Irreligiosophy interviewed Mims Carter.  Wait, isn't he that guy who gave them a two star scathing review on iTunes and thus, they have the Mims Carter, Skunk Dick award.  Yes.  Apparently, Carter emailed Chuck and between the exchange, it was agreed to have Carter as a guest.  Was it fireworks and ugliness?  Not at all, in fact it was a rather enjoyable biography of "This American Atheist", a 50-something father and husband living in Mississippi.  Yes, Mississippi in the heart of the American Southern bible belt where Catholics aren't considered christian.  Anyway, the boys took Carter through his life from growing up nominally Catholic in Louisiana, moving to Michigan, then through school, and then Vietnam, and then back to the South and finally Katrina and life in Mississippi.  It was a really interesting conversation.  It was a bit of a different type of show for Irreligiosophy, but a nice change of pace.

This week Brian Dunning on Skeptoid covered whether Jewish Slaves built the pyramids, and the answer is no.  Brian went through with his typical detail point for point explaining why the earliest that Jews were in Egypt were hundreds of years after the final of the great pyramids were constructed.  He also went through the recent evidence of non-slave paid labor that built the pyramids.  Interestingly, shortly after this episode was uploaded, Dunning sent out a tweet that he was getting a lot of traffic from fundamentalist christian websites.  I am not surprised as this episode is a direct assault on a literalist history take on the bible and in particular the exodus.  The episode as normal is short, sweet, and interesting.
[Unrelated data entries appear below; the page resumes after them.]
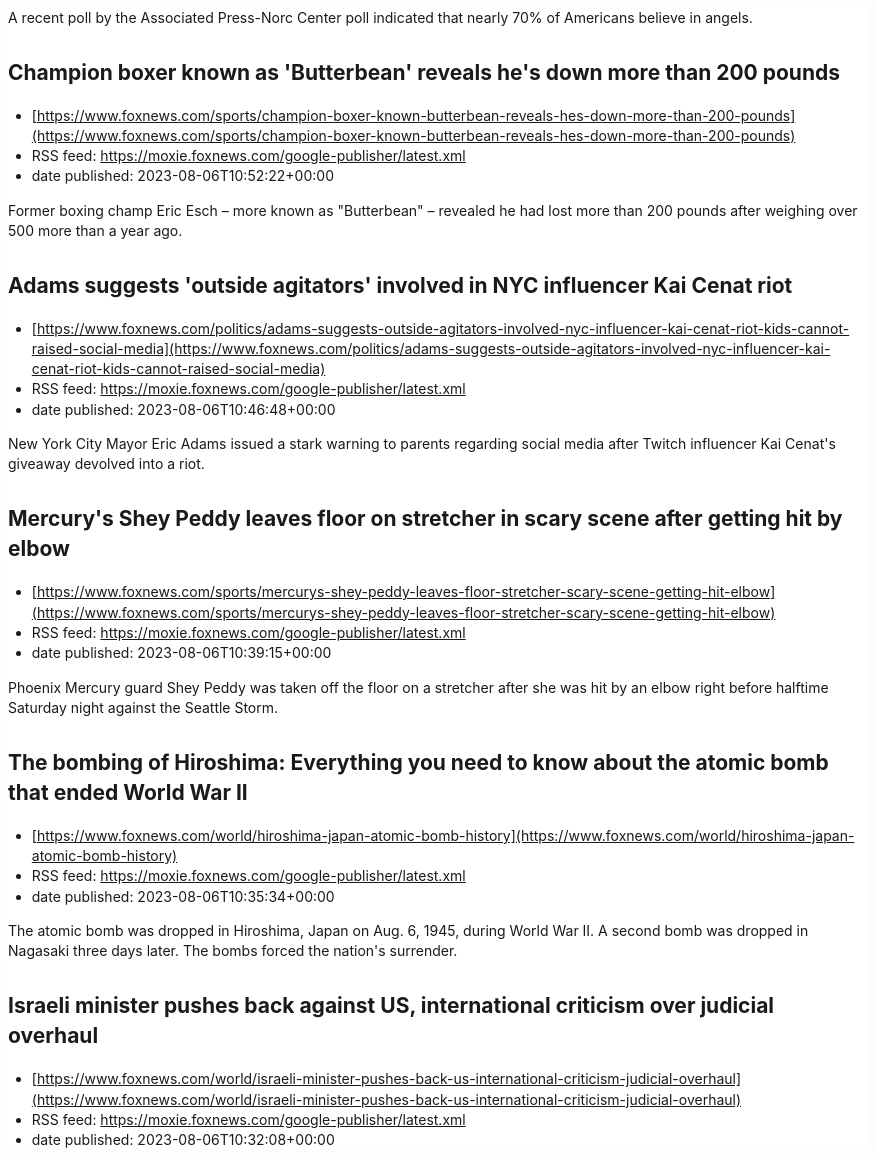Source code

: A recent poll by the Associated Press-Norc Center poll indicated that nearly 70% of Americans believe in angels.

## Champion boxer known as 'Butterbean' reveals he's down more than 200 pounds
 - [https://www.foxnews.com/sports/champion-boxer-known-butterbean-reveals-hes-down-more-than-200-pounds](https://www.foxnews.com/sports/champion-boxer-known-butterbean-reveals-hes-down-more-than-200-pounds)
 - RSS feed: https://moxie.foxnews.com/google-publisher/latest.xml
 - date published: 2023-08-06T10:52:22+00:00

Former boxing champ Eric Esch – more known as &quot;Butterbean&quot; – revealed he had lost more than 200 pounds after weighing over 500 more than a year ago.

## Adams suggests 'outside agitators' involved in NYC influencer Kai Cenat riot
 - [https://www.foxnews.com/politics/adams-suggests-outside-agitators-involved-nyc-influencer-kai-cenat-riot-kids-cannot-raised-social-media](https://www.foxnews.com/politics/adams-suggests-outside-agitators-involved-nyc-influencer-kai-cenat-riot-kids-cannot-raised-social-media)
 - RSS feed: https://moxie.foxnews.com/google-publisher/latest.xml
 - date published: 2023-08-06T10:46:48+00:00

New York City Mayor Eric Adams issued a stark warning to parents regarding social media after Twitch influencer Kai Cenat&apos;s giveaway devolved into a riot.

## Mercury's Shey Peddy leaves floor on stretcher in scary scene after getting hit by elbow
 - [https://www.foxnews.com/sports/mercurys-shey-peddy-leaves-floor-stretcher-scary-scene-getting-hit-elbow](https://www.foxnews.com/sports/mercurys-shey-peddy-leaves-floor-stretcher-scary-scene-getting-hit-elbow)
 - RSS feed: https://moxie.foxnews.com/google-publisher/latest.xml
 - date published: 2023-08-06T10:39:15+00:00

Phoenix Mercury guard Shey Peddy was taken off the floor on a stretcher after she was hit by an elbow right before halftime Saturday night against the Seattle Storm.

## The bombing of Hiroshima: Everything you need to know about the atomic bomb that ended World War II
 - [https://www.foxnews.com/world/hiroshima-japan-atomic-bomb-history](https://www.foxnews.com/world/hiroshima-japan-atomic-bomb-history)
 - RSS feed: https://moxie.foxnews.com/google-publisher/latest.xml
 - date published: 2023-08-06T10:35:34+00:00

The atomic bomb was dropped in Hiroshima, Japan on Aug. 6, 1945, during World War II. A second bomb was dropped in Nagasaki three days later. The bombs forced the nation&apos;s surrender.

## Israeli minister pushes back against US, international criticism over judicial overhaul
 - [https://www.foxnews.com/world/israeli-minister-pushes-back-us-international-criticism-judicial-overhaul](https://www.foxnews.com/world/israeli-minister-pushes-back-us-international-criticism-judicial-overhaul)
 - RSS feed: https://moxie.foxnews.com/google-publisher/latest.xml
 - date published: 2023-08-06T10:32:08+00:00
The Skeptics Guide 5X5, which is the topic-focused five minute companion podcast to the Skeptics' Guide to the Universe.  The episode covered the Bermuda Triangle.  The Rogues covered that all the missing planes and ships in the triangle between Bermuda, Puerto Rico, and Miami is due to a leftover and mis-firing death ray left on and laying on the bottom of the ocean floor at the gates of Atlantis.  Aliens, being from another dimension, all nonsense.  No, no, no...just seeing if you are paying attention.  Instead they went through the lack of evidence for there being anything involved with the various missing planes and boats without a trace other than it is a high traffic shipping area, and if you have enough traffic, and you lose enough vessels some percentage of them will disappear without a ready explanation.  It is as always an excellent podcast to share with a group of mature public school students.  (That is until one of the kid's parents complains to the school board about free thinking communist atheist programing in the classroom and its either the Rogues or your job.)
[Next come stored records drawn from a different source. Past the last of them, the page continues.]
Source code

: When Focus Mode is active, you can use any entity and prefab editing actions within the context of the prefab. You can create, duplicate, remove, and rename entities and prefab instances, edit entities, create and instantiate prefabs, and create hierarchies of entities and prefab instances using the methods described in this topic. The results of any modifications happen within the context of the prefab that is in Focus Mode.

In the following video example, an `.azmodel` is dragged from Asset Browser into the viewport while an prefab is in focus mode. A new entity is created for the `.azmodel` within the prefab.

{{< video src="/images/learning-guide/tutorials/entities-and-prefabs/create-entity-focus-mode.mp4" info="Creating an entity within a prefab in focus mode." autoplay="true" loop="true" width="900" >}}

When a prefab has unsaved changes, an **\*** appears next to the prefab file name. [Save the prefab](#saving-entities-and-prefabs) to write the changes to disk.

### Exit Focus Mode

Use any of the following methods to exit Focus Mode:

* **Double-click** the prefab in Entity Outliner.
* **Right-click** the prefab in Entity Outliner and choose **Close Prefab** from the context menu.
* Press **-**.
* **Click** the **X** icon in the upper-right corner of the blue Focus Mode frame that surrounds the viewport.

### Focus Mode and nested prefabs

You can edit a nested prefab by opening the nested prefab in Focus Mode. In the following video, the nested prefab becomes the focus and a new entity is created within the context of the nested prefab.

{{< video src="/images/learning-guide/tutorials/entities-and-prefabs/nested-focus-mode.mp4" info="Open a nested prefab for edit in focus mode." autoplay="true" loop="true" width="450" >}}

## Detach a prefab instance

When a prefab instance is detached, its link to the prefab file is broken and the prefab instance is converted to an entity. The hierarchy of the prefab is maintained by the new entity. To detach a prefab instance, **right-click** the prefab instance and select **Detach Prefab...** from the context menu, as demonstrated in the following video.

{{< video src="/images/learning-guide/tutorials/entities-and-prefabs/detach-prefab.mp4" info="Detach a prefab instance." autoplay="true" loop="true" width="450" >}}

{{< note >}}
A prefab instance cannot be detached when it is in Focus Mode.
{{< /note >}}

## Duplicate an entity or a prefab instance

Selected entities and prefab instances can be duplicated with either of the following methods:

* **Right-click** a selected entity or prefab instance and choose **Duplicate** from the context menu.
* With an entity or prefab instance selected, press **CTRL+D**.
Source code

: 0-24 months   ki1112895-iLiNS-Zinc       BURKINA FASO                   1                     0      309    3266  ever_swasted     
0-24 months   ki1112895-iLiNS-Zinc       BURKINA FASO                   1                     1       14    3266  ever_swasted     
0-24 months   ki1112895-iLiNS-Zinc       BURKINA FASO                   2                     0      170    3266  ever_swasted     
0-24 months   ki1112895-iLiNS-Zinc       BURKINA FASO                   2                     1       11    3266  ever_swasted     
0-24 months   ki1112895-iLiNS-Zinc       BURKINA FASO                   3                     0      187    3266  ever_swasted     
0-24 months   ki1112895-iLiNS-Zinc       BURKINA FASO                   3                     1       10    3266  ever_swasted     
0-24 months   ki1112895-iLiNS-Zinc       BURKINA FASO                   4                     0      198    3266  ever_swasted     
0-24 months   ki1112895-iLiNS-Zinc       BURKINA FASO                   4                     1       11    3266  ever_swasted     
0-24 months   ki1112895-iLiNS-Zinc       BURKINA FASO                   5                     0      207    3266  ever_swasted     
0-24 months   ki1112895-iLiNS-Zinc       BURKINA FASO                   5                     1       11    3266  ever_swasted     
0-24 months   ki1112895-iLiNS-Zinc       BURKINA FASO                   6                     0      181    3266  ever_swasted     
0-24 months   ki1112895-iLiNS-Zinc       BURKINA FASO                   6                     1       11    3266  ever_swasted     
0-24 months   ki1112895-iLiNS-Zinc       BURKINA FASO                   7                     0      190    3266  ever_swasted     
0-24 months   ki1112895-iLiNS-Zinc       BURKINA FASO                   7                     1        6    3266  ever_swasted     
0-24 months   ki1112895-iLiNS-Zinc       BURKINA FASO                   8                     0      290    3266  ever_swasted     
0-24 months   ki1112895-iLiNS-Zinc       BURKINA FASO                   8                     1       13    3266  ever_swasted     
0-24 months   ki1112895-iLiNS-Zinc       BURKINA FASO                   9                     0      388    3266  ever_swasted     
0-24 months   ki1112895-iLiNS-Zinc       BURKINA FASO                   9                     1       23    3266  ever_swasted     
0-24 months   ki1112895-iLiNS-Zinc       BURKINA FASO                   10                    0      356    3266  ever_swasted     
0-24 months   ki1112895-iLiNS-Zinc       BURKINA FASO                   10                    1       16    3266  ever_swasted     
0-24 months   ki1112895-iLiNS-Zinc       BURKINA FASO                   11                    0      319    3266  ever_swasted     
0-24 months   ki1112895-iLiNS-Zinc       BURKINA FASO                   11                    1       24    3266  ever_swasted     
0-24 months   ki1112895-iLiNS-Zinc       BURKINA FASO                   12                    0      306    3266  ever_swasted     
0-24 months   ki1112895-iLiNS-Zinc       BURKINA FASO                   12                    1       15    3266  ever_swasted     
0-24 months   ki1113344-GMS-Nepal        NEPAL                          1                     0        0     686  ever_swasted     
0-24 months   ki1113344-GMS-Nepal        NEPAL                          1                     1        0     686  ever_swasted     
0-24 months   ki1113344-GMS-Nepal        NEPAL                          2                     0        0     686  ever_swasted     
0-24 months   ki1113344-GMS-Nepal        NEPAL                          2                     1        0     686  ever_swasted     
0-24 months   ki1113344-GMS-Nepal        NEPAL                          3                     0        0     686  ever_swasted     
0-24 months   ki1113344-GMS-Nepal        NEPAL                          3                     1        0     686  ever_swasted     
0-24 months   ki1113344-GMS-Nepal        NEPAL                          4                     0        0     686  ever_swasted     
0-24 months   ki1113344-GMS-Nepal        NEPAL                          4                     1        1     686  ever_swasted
Karl Mamer, contributing author to The Skeptical Review, has covered a few podcasts that he enjoys that are not necessarily of the skeptical genre.  I thought I would list out a few of the other podcasts that I try to keep up with that are not skeptical too.

Two technology podcasts that I listen to are the very popular This Week in Tech (TWiT) and Mac Break Weekly both hosted by Leo Leporte in his TWiT network.  (The TWiT network contains a whole family of podcasts: This Week in Google, Security Now, This Week in Fun, Dr. Kiki's Science Hour among others)  First, Leporte does not call his shows podcast, he refers to them as netcasts as podcast infers that they are somehow associated with Apple when they are not.  I understand what he is trying to accomplish, but I think the majority of people understand that podcast does not necessarily mean Apple or iPod just as in the Southern United States asking for a "coke" can mean any softdrink and not just a Coca-Cola carbonated sugar beverage.

TWiT (the podcast) is broadcast live every Sunday night around 6pm EST, and is uploaded in podcast form after midnight, I believe PST.  The show covers all matters tech and geeky from google, to microsoft, smartphones, to Apple, to linux, cameras, televisions, etc.  Leporte has a rotating panel of tech journalists and pundits that both skype and sit live in his studio at the TWiT cottage in San Francisco.  The banter is rather loose but Leporte keeps the show on track enough to be informative and entertaining for around an hour each week.  If you want a one stop shop for the latest in tech toys and goodies, TWiT fits the bill.

Mac Break Weekly is another panel discussion podcast that covers all things Apple-- iMacs, MacBooks, iPhone, iPod, and now iPad (sweet, sweet iPad).  It is an Apple fanboy's dream.  I do not consider myself an Apple fanboy, but a recent Apple convert from PC last summer.  The show definitely leans pro Apple, and the mystical cult of Steve Jobs is quite palpable.  He's the stern abusive step-father Apple fan boys dislike, but still are in awe of and desperately want his respect.  For anyone who uses a Mac, the show is a treasure trove of gossip of future products, Google bashing, and interesting programs to buy and/or download.  I do not find the pure entertainment value of the program as engaging as TWiT, but what it lacks in that realm, it more than makes up for in useful information.  Mac Break comes out after midnight every Wednesday.